According to that study, 23% approved of the statement "I approve hostile activism to drive change by threatening or committing violence". It's even higher if you only focus on 18-34 year olds.
Full report here: https://www.edelman.com/sites/g/files/aatuss191/files/2025-0...
I imagine that "I support assassination to drive change" would be even less popular.
Maybe it wasn't 23%, but it was certainly not insignificant.
> It isn't hard to find evidence of people (especially young ones) equating speech with violence.
I don't think anyone conflates the phrase "threatening or committing violence" with "threatening or committing calling you a bad name". Yes, there's too much equating speech and violence, but the particular wording of threatening or committing imho is largely still reserved for the physical variety.
It is unfortunate, but many people have lost hope the system can change, so revolution is getting more likely, and revolutions are seldom peaceful.

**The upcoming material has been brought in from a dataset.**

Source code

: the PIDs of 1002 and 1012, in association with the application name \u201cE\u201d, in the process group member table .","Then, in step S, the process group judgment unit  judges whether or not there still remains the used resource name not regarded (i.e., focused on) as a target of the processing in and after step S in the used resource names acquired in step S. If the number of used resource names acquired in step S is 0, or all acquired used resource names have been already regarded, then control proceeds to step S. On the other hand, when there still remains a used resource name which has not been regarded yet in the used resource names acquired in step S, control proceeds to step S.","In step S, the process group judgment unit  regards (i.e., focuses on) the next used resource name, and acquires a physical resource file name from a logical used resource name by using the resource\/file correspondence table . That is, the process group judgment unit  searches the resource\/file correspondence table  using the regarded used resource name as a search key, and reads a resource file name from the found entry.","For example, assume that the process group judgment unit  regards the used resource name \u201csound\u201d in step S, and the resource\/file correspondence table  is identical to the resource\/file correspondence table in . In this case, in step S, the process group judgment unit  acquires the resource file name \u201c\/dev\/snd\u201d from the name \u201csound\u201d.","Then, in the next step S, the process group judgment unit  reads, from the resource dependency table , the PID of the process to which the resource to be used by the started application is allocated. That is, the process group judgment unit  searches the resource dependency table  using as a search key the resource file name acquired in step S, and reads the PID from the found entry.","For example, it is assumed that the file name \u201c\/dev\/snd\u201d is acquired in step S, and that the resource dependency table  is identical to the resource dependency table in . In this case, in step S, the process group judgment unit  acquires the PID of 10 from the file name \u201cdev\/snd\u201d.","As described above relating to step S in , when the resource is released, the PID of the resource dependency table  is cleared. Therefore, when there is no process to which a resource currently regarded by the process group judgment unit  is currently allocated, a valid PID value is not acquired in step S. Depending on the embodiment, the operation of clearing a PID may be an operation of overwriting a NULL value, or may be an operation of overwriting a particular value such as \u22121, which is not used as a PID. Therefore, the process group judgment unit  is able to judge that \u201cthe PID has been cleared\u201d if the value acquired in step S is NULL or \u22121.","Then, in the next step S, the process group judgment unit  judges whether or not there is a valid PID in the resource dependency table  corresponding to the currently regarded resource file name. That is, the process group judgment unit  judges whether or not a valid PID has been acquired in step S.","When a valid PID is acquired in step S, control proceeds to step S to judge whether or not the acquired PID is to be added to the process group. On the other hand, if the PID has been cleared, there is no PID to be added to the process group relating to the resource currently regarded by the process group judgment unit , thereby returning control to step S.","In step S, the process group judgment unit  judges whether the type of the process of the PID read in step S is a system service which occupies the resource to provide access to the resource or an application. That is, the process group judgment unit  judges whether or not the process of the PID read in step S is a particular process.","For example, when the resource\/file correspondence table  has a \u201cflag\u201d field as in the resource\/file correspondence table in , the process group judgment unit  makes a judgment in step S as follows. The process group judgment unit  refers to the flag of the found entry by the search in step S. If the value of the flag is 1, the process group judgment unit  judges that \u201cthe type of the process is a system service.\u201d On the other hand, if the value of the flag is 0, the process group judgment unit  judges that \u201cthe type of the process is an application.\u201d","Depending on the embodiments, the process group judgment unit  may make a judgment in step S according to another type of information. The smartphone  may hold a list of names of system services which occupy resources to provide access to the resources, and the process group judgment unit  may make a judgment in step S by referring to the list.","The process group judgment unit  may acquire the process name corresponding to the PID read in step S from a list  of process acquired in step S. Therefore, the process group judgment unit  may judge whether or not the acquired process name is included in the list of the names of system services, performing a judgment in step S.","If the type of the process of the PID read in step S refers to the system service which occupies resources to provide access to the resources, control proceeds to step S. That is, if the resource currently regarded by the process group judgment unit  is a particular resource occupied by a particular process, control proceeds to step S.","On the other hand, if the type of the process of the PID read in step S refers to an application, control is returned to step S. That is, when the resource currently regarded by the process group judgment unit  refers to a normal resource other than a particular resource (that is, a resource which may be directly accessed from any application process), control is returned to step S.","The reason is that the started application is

2/ I carefully said "entitled to" to avoid a debate about personal responsibility and limit the conversation to "paid for a life-saving service they did not receive", which everyone will agree is wrong.
3/ If you think the CEO did not issue orders to make it as difficult to claim as possible, and drag the process as much as possible, you are a fool.
Denying help to a human is one thing. Denying them help after they paid for the help so you can buy a yacht another thing entirely.